From the stage, to the living room, to outdoor screenings, to fantasy, to the privacy of one’s own bedroom, dance animates physical life—but with what? Over the years since the pandemic, dance artists have had to negotiate how their work meshes with digital social systems in order to create new channels for audience engagement.
In his lecture jaamil olawale kosoko discuss the process of creating their 2020 performance suite, American Chameleon: The Living Installments, which operates as a hybrid multimedia living artwork that aims to hold grief while also centering themes of liveness, beauty, humor, care, and joy. The project, which has occurred across multiple interfaces including the gaming platform Discord, reflects an experiment in creating a flexible space where QTBIPOC+ voices feel comfortable thinking and speaking out loud; a virtual venue for biomythographic* liveness conjuring chameleonic possibility and entanglemen
In what is described as a flexible digital commons for organizers and practitioners who center adaptive interactive learning as a means of creating sustainable, multi-tiered networks of care, kosoko draws on research methods used in the fields of experimental dance/theater making, Black study, and queer theories of the body to see what the body can tell us about pressing contemporary socio-political issues.

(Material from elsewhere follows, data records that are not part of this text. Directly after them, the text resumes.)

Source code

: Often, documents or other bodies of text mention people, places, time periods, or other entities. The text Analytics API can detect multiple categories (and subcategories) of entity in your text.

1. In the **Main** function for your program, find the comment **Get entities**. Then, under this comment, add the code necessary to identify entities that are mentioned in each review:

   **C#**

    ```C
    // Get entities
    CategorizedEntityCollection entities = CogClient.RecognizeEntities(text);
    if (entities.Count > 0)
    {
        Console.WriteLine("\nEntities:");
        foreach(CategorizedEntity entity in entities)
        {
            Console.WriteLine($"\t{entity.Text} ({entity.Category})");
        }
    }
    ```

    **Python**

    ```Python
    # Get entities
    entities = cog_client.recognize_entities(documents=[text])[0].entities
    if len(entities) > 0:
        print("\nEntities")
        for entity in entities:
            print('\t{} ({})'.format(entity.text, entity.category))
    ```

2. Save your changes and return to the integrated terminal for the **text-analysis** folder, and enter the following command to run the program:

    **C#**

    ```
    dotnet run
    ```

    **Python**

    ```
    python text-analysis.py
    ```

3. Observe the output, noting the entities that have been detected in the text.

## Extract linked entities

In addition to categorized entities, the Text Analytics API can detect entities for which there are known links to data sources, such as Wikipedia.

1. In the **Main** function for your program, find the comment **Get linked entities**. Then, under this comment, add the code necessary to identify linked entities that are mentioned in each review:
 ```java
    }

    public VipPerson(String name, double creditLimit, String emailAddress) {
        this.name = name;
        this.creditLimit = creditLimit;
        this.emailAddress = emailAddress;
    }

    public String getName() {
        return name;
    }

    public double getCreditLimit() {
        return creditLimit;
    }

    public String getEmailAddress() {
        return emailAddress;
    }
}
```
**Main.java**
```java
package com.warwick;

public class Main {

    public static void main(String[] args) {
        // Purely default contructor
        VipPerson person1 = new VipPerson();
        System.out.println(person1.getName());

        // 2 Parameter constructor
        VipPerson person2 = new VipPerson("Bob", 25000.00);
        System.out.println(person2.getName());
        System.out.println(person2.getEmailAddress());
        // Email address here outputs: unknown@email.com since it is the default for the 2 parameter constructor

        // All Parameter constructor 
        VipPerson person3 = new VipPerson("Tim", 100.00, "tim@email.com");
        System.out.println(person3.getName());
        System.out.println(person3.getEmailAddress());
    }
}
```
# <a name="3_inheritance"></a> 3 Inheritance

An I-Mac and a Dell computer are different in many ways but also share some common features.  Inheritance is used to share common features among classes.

*Biomythography refers to Audre Lorde’s foundational work entitled Zami: A New Spelling of My Name published in 1982, which combines history, biography, and myth, and holds a literary perspective that serves as a guiding light for complex narrative storytelling rooted in a queer, Black self-defined, feminist imagination.
Biography
jaamil olawale kosoko is a multi-spirited Nigerian American author, performance artist, and curator of Yoruba and Natchez descent originally from Detroit, MI. jaamil’s practice is conceptual, process-based, and interdisciplinary from within a corporeal modality. kosoko moves across the creative realms of live art performance, video, sculpture, and poetry using both cultural and academic idioms. As an educator and community organizer, they approach politics and education as extensions of their creative practice. Through rooted ritual and spiritual practice, embodied poetics, Black critical studies, and queer theories of the body, kosoko conjures and crafts perpetual modes of freedom, healing, and care when/where/however possible.
jaamil is the author of Black Body Amnesia: Poems and Other Speech Acts, released Spring 2022 blending poetry and memoir, conversation and performance theory as means to tell a personal narrative inspired by Audre Lords concept of the biomythography. kosoko is the recipient of awards including the 2022 Slamdance Jury Prize for Best Experimental Short film, 2021/22 MacDowell Fellowship, 2020 Pew Fellowship in the Arts, 2020 NCCAkron Creative Administrative Fellowship, 2019 NPN Creation & Development Fund award, 2019 Red Bull Arts Fellowship, 2019 NYSCA/NYFA Artist Fellowship in Choreography, 2017-2019 Princeton Arts Fellowship, 2018 NEFA National Dance Project Award, 2018-20 New York Live Arts Live Feed Residency, 2017 Cave Canem Poetry Fellowship, and consecutive 2016-2020 USArtists International Awards from the Mid-Atlantic Arts Foundation. In Fall of 2020, jaamil was appointed the 3rd annual Alma Hawkins Visiting Chair at UCLA World Arts & Cultures/Dance Department. Additionally, jaamil lectures regularly at Princeton University, The University of the Arts in Stockholm, and Master Exerce, ICI-CCN in Montpellier, France.